Una leyenda especialmente arraigada con sabor de siglos es la del rey Alfonso VIII y la judía Raquel. Los amores del rey con la hermosa joven hebrea duraban ya varios años con el consiguiente escándalo y desgobierno del reino. Un grupo de nobles acuerdan en secreto matar a la joven Raquel mientras el rey estaba de caza. Ello sumió a Alfonso en unan grave melancolía. Temiendo por su vida, sus consejeros lo llevaron a Illescas, donde se encontraba, en un aposento de la iglesia parroquial, cuando se le apareció un ángel diciéndole: “Alfonso, aún cuidas en el mal que has hecho, de que tomó Dios de ti deservicio, mal faces, e caramente te lo demandará Dios a ti e a tu pueblo”. El rey preguntó quién era quien así le recriminaba y una voz le reveló ser el Ángel Mensajero de Dios. El rey se hincó de rodillas y el ángel le habló en estos términos: “Teme a Dios, que te lo demandará, e por este pecado que tú ficiste tan sin zozobra non fincará de ti quien reyne en el Reyno que tú reynas, mas fincarán en el linaje de tu fija. E de aquí en adelante pártete de malfacer, e de mal obrar, e non fagas cosa por que Dios tome mayor saña contra ti”.  Se cuenta que, desde entonces, el rey Alfonso VIII enmendó su vida y el pronóstico del ángel se cumplió. Una lápida de mármol recuerda este episodio en una capilla de la iglesia parroquial, donde se cree que tuvo lugar allá por el año 1195.

Arco de Ugena.

De las murallas levantadas en el siglo XI por el rey Alfonso VI permanece en pie el Arco de Ugena, una de sus puertas, que en al actualidad luce otro aspecto restaurado.

El 11 de marzo de cada año se conmemora el Milagro de Francisca de la Cruz, joven tullida que fue curada por la milagrosa intervención de la Virgen de la Caridad, ese día del año 1562.

En fin, Illescas en los Siglos de Oro ya era una de las poblaciones más importantes de Toledo, pues por aquellos siglos XVI y XVII contaba más de doce mil habitantes. Sin embargo, a comienzos del siglo XX no llegaba a los dos mil. Un siglo después, en la actualidad, cuanta más de veintidós mil. Su crecimiento ha sido el más vertiginoso entre los municipios de Castilla-La Mancha en lo que va de siglo, habiendo doblado su población en estos últimos años. Hoy es la tercera población con más habitantes en la provincia, sólo superada por Talavera de la Reina y Toledo.

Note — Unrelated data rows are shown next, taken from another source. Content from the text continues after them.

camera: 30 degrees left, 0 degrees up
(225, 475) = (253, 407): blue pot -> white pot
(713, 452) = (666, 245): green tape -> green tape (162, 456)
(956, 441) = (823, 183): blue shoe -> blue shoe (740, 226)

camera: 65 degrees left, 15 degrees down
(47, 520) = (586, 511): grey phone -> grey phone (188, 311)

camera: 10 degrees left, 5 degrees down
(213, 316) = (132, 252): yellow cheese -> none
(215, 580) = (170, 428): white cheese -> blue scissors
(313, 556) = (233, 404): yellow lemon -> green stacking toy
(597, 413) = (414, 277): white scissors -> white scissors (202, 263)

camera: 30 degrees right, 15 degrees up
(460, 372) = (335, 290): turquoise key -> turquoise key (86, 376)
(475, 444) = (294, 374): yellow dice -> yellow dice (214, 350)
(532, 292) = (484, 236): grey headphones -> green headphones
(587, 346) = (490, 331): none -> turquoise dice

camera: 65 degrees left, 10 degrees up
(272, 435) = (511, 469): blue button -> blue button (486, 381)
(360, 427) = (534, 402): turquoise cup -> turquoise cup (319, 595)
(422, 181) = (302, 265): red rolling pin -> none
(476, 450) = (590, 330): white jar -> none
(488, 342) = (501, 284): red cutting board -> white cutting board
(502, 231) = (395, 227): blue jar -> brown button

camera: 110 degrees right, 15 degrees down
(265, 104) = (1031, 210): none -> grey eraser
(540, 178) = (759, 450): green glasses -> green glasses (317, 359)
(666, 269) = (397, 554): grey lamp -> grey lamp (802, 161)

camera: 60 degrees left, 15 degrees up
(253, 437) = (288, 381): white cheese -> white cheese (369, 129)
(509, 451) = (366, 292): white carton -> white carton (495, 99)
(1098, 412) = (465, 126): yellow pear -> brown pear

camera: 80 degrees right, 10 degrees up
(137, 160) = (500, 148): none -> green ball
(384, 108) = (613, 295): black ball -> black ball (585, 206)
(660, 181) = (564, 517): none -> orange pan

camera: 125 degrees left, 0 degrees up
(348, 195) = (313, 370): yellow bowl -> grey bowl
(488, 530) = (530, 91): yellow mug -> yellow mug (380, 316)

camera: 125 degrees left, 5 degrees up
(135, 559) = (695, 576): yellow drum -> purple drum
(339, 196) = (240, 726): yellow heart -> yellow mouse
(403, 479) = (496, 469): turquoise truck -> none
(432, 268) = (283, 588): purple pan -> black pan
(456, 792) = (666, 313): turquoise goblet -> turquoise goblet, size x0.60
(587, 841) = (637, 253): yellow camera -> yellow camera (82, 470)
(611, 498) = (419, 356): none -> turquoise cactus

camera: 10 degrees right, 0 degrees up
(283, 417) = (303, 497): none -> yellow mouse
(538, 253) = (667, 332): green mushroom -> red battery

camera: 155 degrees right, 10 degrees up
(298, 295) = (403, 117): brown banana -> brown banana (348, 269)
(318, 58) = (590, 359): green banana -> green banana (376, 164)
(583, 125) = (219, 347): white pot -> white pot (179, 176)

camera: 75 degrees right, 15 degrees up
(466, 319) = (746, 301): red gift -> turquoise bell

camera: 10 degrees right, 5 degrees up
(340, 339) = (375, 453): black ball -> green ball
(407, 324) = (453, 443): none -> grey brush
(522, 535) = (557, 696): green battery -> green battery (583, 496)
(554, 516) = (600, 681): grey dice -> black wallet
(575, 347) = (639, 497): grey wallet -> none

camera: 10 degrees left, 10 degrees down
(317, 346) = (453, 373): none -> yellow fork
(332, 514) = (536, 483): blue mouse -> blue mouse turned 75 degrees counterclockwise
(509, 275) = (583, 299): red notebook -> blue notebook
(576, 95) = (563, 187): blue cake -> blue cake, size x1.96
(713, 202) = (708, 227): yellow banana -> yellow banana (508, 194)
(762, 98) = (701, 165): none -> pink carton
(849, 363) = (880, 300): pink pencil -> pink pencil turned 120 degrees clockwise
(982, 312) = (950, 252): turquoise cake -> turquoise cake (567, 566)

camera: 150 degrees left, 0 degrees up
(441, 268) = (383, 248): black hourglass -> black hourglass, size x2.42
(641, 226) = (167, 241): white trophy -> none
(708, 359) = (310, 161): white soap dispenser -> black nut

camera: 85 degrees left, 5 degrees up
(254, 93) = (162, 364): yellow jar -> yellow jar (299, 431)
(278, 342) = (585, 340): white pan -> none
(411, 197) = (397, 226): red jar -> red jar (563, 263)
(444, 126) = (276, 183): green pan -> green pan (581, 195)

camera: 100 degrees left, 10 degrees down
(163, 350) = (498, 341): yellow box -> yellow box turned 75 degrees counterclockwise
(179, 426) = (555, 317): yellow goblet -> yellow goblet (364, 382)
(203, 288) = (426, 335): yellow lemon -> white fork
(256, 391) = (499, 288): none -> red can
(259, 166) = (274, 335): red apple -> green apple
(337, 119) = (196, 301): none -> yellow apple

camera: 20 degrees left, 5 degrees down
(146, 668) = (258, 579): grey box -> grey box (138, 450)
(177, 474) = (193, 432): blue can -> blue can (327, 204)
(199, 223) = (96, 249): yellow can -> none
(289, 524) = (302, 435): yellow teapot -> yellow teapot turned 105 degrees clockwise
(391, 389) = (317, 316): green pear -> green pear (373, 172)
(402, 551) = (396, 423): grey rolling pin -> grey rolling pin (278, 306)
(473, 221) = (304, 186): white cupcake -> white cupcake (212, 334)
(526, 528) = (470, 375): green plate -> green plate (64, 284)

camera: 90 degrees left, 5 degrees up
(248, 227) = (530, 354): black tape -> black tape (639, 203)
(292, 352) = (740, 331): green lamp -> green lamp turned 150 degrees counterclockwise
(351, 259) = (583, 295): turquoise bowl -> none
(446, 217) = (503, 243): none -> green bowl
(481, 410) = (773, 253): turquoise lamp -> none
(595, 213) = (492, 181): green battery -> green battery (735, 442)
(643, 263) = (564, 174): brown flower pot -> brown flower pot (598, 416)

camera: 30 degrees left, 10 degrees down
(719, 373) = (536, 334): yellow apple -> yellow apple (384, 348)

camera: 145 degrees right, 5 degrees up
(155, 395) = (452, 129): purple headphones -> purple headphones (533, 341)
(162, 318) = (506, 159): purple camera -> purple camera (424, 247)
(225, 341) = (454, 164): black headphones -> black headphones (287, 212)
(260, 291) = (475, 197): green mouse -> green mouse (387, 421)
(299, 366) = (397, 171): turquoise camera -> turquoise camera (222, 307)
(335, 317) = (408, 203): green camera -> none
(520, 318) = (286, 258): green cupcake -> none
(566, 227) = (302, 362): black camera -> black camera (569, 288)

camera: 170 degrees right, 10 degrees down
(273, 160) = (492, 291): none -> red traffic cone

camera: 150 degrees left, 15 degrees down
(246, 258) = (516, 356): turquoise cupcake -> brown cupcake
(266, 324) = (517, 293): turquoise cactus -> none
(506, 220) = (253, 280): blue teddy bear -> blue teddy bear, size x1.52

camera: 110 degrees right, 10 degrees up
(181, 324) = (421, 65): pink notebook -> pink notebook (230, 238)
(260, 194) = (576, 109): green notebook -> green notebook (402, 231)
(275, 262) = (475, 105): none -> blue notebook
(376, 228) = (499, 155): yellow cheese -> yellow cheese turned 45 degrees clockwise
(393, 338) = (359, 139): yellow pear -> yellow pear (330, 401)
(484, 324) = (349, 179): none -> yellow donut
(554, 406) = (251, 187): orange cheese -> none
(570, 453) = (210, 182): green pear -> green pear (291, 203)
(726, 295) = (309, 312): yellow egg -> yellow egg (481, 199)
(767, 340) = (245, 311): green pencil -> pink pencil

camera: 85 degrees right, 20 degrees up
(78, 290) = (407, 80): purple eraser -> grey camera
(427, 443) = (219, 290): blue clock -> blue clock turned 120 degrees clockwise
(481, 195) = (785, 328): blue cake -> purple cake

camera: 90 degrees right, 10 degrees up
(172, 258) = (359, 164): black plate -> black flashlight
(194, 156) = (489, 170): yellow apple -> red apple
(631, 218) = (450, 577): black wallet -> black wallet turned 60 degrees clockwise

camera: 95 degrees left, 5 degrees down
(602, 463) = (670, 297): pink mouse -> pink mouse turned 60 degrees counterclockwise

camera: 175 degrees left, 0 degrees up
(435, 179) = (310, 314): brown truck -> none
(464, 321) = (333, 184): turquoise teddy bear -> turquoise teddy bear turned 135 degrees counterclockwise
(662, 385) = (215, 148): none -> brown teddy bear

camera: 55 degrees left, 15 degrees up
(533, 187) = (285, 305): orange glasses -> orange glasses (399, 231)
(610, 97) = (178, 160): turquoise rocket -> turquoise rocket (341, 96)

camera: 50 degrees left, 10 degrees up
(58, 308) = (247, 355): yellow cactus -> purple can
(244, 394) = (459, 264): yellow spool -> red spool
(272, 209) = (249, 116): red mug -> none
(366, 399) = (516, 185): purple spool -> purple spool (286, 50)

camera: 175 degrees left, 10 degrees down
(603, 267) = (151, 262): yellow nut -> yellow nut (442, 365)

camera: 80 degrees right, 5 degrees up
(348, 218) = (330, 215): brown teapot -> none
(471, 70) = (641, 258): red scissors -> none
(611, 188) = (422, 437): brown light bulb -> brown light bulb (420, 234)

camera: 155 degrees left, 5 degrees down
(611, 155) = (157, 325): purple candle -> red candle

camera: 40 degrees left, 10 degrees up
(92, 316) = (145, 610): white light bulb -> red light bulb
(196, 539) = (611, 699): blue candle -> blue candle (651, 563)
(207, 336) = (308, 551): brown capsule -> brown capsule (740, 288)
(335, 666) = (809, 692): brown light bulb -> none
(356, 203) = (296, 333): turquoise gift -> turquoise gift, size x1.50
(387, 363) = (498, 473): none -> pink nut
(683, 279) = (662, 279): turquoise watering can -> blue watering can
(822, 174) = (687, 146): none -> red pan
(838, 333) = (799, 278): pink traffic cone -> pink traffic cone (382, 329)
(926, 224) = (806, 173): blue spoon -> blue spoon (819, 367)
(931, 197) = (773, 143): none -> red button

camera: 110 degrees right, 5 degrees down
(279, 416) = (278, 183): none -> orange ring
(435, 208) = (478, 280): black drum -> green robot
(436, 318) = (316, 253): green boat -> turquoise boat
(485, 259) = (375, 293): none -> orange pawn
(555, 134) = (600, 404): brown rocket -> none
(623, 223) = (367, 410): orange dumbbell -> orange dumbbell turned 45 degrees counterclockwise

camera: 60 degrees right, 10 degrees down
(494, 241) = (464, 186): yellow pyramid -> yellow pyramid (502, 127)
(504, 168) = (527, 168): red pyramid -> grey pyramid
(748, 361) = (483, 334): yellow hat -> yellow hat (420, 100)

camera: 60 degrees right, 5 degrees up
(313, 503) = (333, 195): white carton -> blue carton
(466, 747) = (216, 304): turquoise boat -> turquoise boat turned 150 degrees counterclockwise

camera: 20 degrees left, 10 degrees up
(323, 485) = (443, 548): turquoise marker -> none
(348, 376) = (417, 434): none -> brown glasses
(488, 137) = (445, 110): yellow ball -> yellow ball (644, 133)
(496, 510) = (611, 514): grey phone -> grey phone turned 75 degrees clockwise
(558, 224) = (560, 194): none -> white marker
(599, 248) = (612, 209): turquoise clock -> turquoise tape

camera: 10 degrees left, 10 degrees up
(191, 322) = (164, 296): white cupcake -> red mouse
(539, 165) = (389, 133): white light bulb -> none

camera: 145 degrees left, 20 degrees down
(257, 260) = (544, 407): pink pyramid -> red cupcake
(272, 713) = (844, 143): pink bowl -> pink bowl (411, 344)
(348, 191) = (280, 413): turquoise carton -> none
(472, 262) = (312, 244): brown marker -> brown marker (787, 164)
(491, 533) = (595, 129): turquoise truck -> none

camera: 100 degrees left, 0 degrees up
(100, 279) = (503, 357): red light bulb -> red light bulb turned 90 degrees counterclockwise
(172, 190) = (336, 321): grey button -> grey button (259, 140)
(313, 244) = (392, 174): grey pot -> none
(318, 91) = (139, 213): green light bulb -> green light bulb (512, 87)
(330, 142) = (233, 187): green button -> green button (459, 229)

Interior de la iglesia de Nuestra Señora de la Asunción.

TORRE DE ILLESCAS

Mírala, rosa altiva en la llanura,

acicalada con ladrillos de oro,

cristiana y árabe, artístico tesoro,

filigrana de amor mágica y pura.

Torre de Illescas, ‘Reina de la Sagra’.

Derrotados del lujo de tu encanto,

sin norte a la deriva caminantes,

te contemplaron con antiguo llanto

los ojos amorosos de Cervantes.

Desconoces el ciego hado que mina

la materia mortal de los humanos.

El tiempo, que ha guardado tus arcanos,

te preserva del luto de la ruina.

La historia para siempre te consagra,

Torre de Illescas, reina de la Sagra.